# DATA EXCERPTS

<<<<

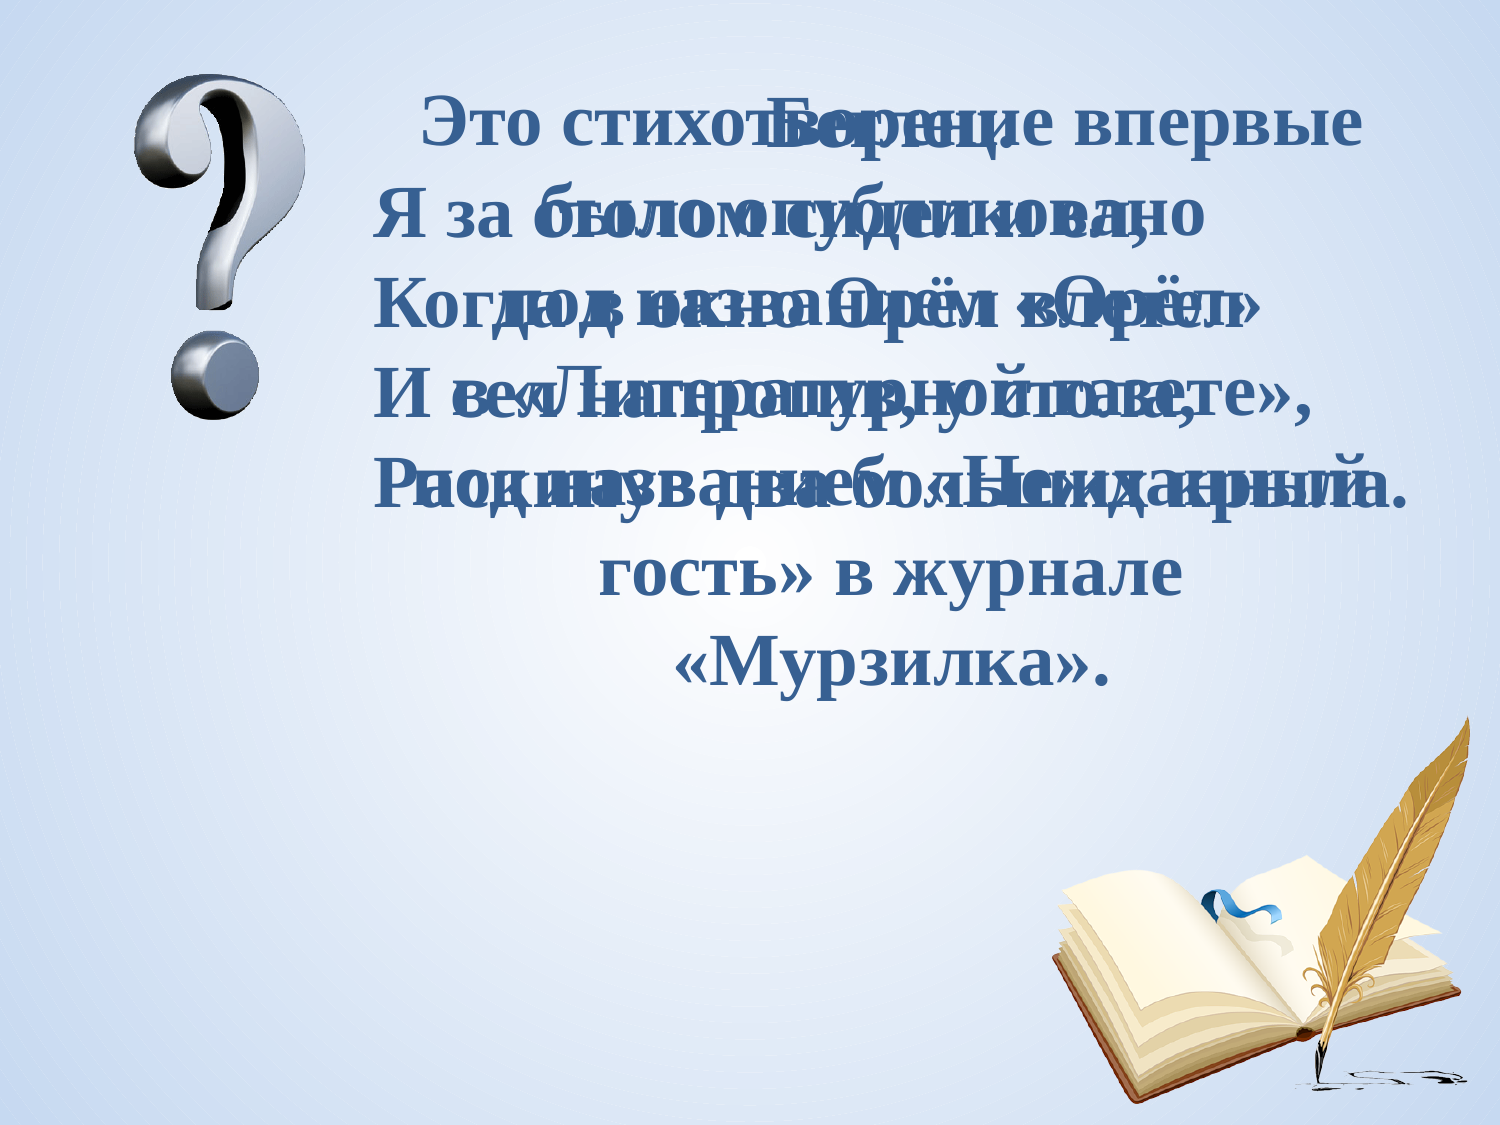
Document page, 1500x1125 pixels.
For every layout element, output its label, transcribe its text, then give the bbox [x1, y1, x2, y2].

text_box Беглец. Я за столом сидел и ел, Когда в окно Орёл влетел И сел напротив, у стола, Раскинув два больших крыла. [358, 65, 1426, 530]
text_box Это стихотворение впервые было опубликовано под названием «Орёл» в «Литературной газете», под названием «Нежданный гость» в журнале «Мурзилка». [395, 530, 1388, 709]
picture [0, 30, 434, 469]
picture [1052, 715, 1470, 1105]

>>>>

# TRY IT
Word for word, quote the lines above. Omit the pictures.

# WRITTEN RESPONSE
Document page, 1500x1125 pixels.
For every layout element, output its label, transcribe its text, then give the bbox [x1, y1, x2, y2].

text_box Беглец. Я за столом сидел и ел, Когда в окно Орёл влетел И сел напротив, у стола, Раскинув два больших крыла. [358, 65, 1426, 530]
text_box Это стихотворение впервые было опубликовано под названием «Орёл» в «Литературной газете», под названием «Нежданный гость» в журнале «Мурзилка». [395, 530, 1388, 709]
picture [0, 30, 434, 469]
picture [1052, 715, 1470, 1105]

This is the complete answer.